> _Tekstblok_:
⟨

Het Noordelijk Deltabekken vormt het overgangsgebied tussen de benedenlopen van de rivieren Rijn en Maas en de Noordzee (Figuur 4.1). Het rivierwater wordt naar de Noordzee afgevoerd door de Nieuwe Waterweg, het Hartelkanaal en de Haringvlietsluizen. De waterbeweging en zoutverplaatsing in het gebied worden beïnvloed door de rivierafvoer, de zeewaterstand, dichtheidsverschillen tussen zoet rivierwater en zout zeewater, en de wind.

Figuur 4.1 Belangrijkste wateren in het Noordelijk Deltabekken.

De menselijke invloed op de ontwikkeling van het Noordelijk Deltabekken is sinds de 12e eeuw voortdurend groter geworden. Sinds de tweede helft van de negentiende eeuw is de menselijke invloed op het systeem doorslaggevend. Veel rivierarmen zijn gekanaliseerd, dieper gemaakt, of zelfs gegraven, om het waternetwerk veiliger, beter geschikt voor de scheepvaart en de waterhuishouding te maken. Die veranderingen hebben een grote invloed op de watercirculatie in het gebied.

⟩

> _Vastgelegde gegevens_:
⟨

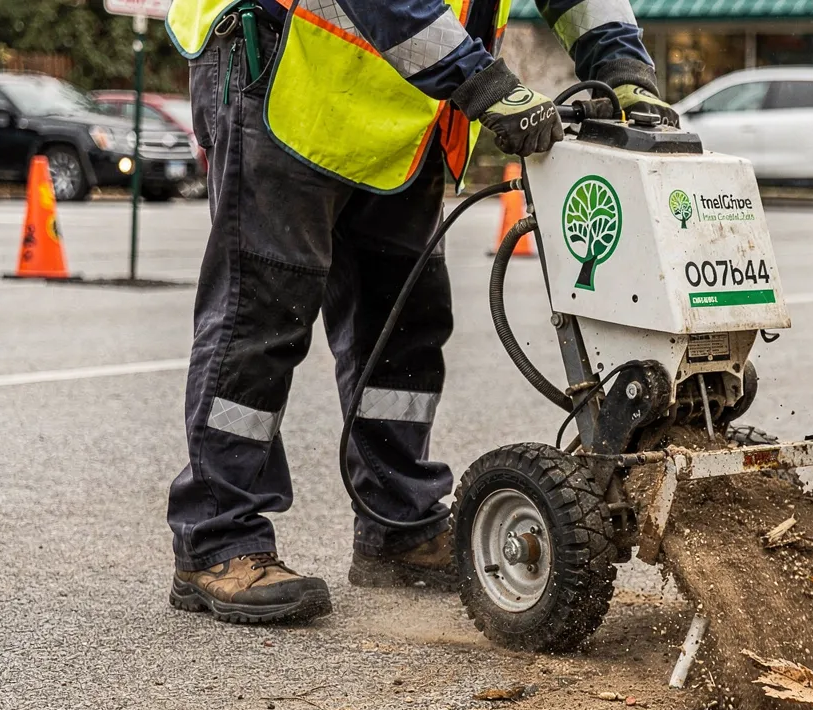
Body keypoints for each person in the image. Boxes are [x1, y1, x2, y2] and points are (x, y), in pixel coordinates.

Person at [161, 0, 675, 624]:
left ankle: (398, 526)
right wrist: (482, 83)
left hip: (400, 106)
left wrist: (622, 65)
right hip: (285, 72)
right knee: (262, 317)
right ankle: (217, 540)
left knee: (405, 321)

⟩
⟨

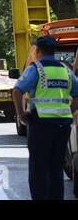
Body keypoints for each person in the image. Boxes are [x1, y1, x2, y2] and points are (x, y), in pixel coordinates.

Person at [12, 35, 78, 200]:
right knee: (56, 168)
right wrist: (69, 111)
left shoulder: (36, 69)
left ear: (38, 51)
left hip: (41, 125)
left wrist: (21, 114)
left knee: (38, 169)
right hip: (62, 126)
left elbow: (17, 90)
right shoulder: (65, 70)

⟩

> _Opgaven_:
A – Langs welke drie routes wordt het rivierwater volgens de tekst over het Noordelijk Deltabekken naar de Noordzee afgevoerd?
B – Neem uit de tekst over het Noordelijk Deltabekken letterlijk het stuk over van "Het Noordelijk Deltabekken vormt" tot en met "en de wind.".
Baseer je uitsluitend op de tekst.

> _Antwoorden_:
A – Door de Nieuwe Waterweg, het Hartelkanaal en de Haringvlietsluizen.

B –
Het Noordelijk Deltabekken vormt het overgangsgebied tussen de benedenlopen van de rivieren Rijn en Maas en de Noordzee (Figuur 4.1). Het rivierwater wordt naar de Noordzee afgevoerd door de Nieuwe Waterweg, het Hartelkanaal en de Haringvlietsluizen. De waterbeweging en zoutverplaatsing in het gebied worden beïnvloed door de rivierafvoer, de zeewaterstand, dichtheidsverschillen tussen zoet rivierwater en zout zeewater, en de wind.